Davey also said it’s important to have homes at every price point, because if choices are limited, people looking to upgrade will stay in their entry-level homes, decreasing options for renters looking to get into their first home. Davey described the city’s housing market as having a ripple effect through the local economy, affecting not only the city’s efforts to make housing more affordable and the other costs and purchases that come with buying a home, but other economic factors such as recruitment of new employers to the community.
“Housing is such a fundamental issue for any community,” Davey said. “It’s kind of a multi-armed beast in that it reaches into all these different issues that our community faces.”
The letter states that because the process of annexing new lots can take about 18 months, the board believes the city should be proactively planning for the annexation and development of new lots and working with community partners to facilitate the building of additional housing. The board suggests those conversations include the Lawrence Home Builders Association as well as nonprofit agencies in housing.
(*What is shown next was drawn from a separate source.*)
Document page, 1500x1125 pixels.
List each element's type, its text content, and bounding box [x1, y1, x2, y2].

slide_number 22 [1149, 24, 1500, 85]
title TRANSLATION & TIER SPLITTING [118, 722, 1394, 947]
Davey said the city needed to be proactive about annexing land for new lots if it is to address the shortage. She said a strategic conversation among stakeholders was needed as soon as possible, especially given how long it will take to add new housing to the market.
“We need to be having the conversation about what are the next steps because if (annexations) take 18 months, then we need to be talking about it now,” Davey said. “Because two years from now, we’re going to be running out of places to build.”
Regarding what potential actions the city can take to help the housing shortage, Finkeldei said though he doesn’t think the city should get in the business of speculatively annexing land into the city, there are other actions the city could take. First, he said, the city could have discussions with developers about why there aren’t more annexations. And when it comes to, for example, developing west of Kansas Highway 10, the city could encourage multiple land owners to coordinate their efforts for a large subdivision, so expansion of city utilities and services would be more cost effective.
“That’s a conversation that is certainly worth having,” Finkeldei said. “And how can we time that, how can the city support that, and how does it fit into Plan 2040 so we can see how it all works together?”
Still, Finkeldei said building within the city’s boundaries where annexation and rezoning are not required and infrastructure already exists is the quickest and most cost efficient way to add housing to the community. In the end, he said, both annexations and infill development would likely be needed.
“We need to be sure we’re encouraging those infill lots to be built upon, and if there is something the city can do to encourage that, because that’s a quicker solution,” Finkeldei said. “But I think we do need to look at both.”
The City Commission has not yet set a date for the meeting to discuss strategies to address the housing shortage, but requested that the topic be included in one of its meetings in April.